Assuming the corruption is independent, potentially, but A) even unlikely events are likely to happen for large enough N, and much more importantly, B) as another poster described, if you don't regularly check the integrity, and you have single-disk redundancy, losing a whole disk can likely result in you discovering a block that got mangled some time ago, too late to do anything about it.

There are a number of cases where failures might not be independent, though.

What if, say, you're using multiple drives of the same model, which have a firmware bug causing them to sometimes mangle data on the Nth sector?

What if you're using multiple drives from the same manufacturing batch which have a flaw leading to certain regions being more likely to fail than others?

What if you're using some battery-backed write cache under ZFS (from a HW RAID card or something more exotic), and it helpfully writes out garbage to the same sector on two disks?

What if you have a certain manufacturer's hard drives that lie about flushing their write cache successfully to disk if you issue a SMART request to them between when they put data in cache and when it actually gets to disk, so polling those two disks when they both just got a write results in data loss?

(The last of these is a real firmware bug I ran into - I was running a testbed of a bunch of raidz3 vdevs, and spent some time isolating when zpool scrub kept making the error counters increase even though it had corrected them all...thanks, Samsung HD204UI drives.)

It is incredibly small if you don't consider either drive failing. But if one drive fails, it happens with some regularity that a sector on the good drive is bad. In actuality, only one sector is bad, but in effect the dead drive means its mirror is also bad.

This comes up on the linux raid list with some frequency whenever there are drive failures with raid56, and the subsequently the raid trips over a single bad sector.

But it's true that lack of scrubbing contributes to this scenario, as well as the terrible combination of consumer drives with very high bad sector recovery times and the Linux SCSI command timer default of 30 seconds. That combination ends up causing a masking of bad sectors that end up not getting repaired, and as a user you may not realize that the link resets are not normal and suggest a bad sector as the cause.

Are you saying that a failure happens which isn’t detected and when the 2nd failure occurs we notice because the data is inaccessible?
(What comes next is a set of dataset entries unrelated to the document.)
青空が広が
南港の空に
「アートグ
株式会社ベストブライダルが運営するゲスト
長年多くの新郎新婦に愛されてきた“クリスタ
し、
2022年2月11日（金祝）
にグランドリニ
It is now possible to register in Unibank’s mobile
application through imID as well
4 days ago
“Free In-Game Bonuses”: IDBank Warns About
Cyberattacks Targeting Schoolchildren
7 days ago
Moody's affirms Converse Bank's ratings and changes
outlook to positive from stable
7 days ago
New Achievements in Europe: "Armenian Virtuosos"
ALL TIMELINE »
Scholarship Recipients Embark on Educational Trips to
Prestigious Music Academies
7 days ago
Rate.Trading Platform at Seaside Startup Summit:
Which raid s/w does this ?

Correct. All that depend on the SCSI block layer, which includes libata and thus common consumer SATA drives. A NAS or better drive will come out of the box with short error time outs, typically 70 deciseconds, and quickly issue a read error with the LBA of the offending bad sector, and the RAID can then know to obtain a copy or reconstruct from parity, write the good data to the bad sector thus fixing it. Either the write works, or if it fails the drive firmware is responsible for remapping that LBA to a reserve physical sector.

In the case where the drive error timeout is longer than the SCSI block layer, it just results in a link reset. The actual problem with the drive is obscured by the reset, including the bad sector, so it never gets repaired.
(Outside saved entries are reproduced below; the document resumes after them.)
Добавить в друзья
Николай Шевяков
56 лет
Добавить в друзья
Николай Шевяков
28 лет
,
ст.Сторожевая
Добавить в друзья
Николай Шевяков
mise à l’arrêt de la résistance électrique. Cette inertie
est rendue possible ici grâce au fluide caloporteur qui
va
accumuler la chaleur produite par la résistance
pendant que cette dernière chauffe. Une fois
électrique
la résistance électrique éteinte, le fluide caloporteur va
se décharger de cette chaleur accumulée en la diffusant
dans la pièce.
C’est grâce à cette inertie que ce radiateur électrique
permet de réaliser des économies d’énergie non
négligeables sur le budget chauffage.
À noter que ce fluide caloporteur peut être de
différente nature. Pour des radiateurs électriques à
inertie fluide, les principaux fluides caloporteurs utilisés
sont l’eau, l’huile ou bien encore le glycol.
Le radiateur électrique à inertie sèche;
Btrfs, mdadm, lvm are affected and I'm pretty sure ZFS on Linux as well assuming they haven't totally reimplemented their own block layer outside of the SCSI subsystem.

It's a super irritating problem, the kernel developers know all about it, but thus far it's considered something distributions should change for the use cases that need it. And what that means so far is distros don't change it and users using consumer drives with high error recovery times, get bitten.

https://raid.wiki.kernel.org/index.php/Timeout_Mismatch

The link you posted talks about the raid software kicking a whole disk out of the raid array when the disk takes too long to respond (basically but not exactly) due to 2 timeout variables mismatch

The post I was responding to implied a raid array could be degraded and you wouldn’t know till it completely failed

Interesting nevertheless

Yes, over normal timescales. A lot can happen in a thousand years.
Thousands of years is a lot of scrubs and a lot of disk replacements, though. And a solution like ZFS, properly monitored, should help make those detections and repairs happen early, with lower odds of loss.

Although honestly in a thousand year timeframe I very much doubt humanity will preserve ZFS, gzip, tar, jpeg, PNG, ASCII, today's spoken and written languages in current form, etc. Just as written material from 1000 years ago is not very accessible to most people; with the original material you need intense study before you even know what you're looking at.